25) The Sindecut - Having (1990)

Likewise, when I heard this album it cemented it for me: I wanted Blapps! to be a mash-up of influences and feature DJs, Emcees and singers. Like I said, not an original idea but that was Blapps’ vision when we started work on our next release

26) Rebel MC Featuring Tenor Fly – The Wickedest Sound (1991)

The first time I met Fly (RIP), I was in ‘91. I was at Double Trouble’s new studio in Denmark Street recording with Techno C. We had released an EP called Outrage but changed our name to Epitome of Hype for a couple of releases. Fly was recording with Rebel MC (Congo Natty) in the same studio. Rebel was vital to Blapps’ development. He’d let The Dynamic Guvnors produce a track on his first LP which was I guess was a massive gamble for him and making Don’t Hold Back the inaugural release on his new Tribal Base label was yet another boost for us. Aston had brought in his friend Lou’eze (Louchie Lou) who had the most amazing, powerful voice and it felt like the pieces were finally coming together. Fly’s Town Ah Run Hot was released on Tribal Base just after. I would later record tracks with Fly myself and tour with him and another mighty Emcee, Navigator, as part of Aston’s Freestylers project. This track is one of the blueprints of Jungle music and is a classic, mighty banger.

27) A Tribe Called Quest – Electric Relaxation (1993)
28) Wu-Tang Clan – Clan In The Front (1993)

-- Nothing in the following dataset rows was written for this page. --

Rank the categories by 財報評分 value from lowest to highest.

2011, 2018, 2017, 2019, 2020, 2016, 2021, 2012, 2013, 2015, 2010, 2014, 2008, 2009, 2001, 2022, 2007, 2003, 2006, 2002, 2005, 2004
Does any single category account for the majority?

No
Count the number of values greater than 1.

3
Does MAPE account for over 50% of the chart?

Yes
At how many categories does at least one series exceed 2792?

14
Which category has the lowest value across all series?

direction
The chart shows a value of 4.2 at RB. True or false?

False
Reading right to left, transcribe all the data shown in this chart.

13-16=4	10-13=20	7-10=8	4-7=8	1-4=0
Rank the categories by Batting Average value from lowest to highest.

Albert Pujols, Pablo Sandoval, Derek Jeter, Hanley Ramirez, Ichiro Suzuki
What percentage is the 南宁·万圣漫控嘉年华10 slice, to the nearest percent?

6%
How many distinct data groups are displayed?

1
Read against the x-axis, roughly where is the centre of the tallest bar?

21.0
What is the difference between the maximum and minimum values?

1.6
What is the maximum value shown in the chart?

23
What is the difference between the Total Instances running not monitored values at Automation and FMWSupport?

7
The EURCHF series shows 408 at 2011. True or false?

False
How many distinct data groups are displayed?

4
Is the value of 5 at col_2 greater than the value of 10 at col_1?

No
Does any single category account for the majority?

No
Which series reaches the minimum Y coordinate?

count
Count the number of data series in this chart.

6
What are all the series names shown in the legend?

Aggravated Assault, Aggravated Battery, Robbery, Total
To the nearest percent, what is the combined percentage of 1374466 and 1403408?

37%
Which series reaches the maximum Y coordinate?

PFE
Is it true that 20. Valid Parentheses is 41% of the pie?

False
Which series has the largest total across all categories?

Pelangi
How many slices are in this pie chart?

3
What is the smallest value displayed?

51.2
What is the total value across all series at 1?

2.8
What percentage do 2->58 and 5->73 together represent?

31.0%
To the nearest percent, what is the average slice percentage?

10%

I want to end with these two tracks which, although worthy of any playlist and here for more personal reasons and were an example of being in the right place at the right time. In 1993, I went to New York for the first time with my then girlfriend and now my wife. We went in November to Christmas shop. This turned out to be an even more special trip: We had just found out our first child was in her belly. Morning sickness blighted the trip for her but bless her she found strength to stagger round record shops with her vinyl obsessed boyfriend. It was in one shop I spotted Tribe’s new album and I had this and a stack of other tracks and was standing at the counter. Someone tapped me on the shoulder as I waited to pay and when I turned around one of the shop’s staff is standing there holding an LP. He says” This just came out, you gotta get this too, trust me”. It was Enter the 36 Chambers. I was in NYC when, probably, the best two rap albums to ever come out of NY were released and I was going be a dad too. These are my favourite cuts from both albums, and they remind me of one of the best times of my life and is a good place to end my playlist.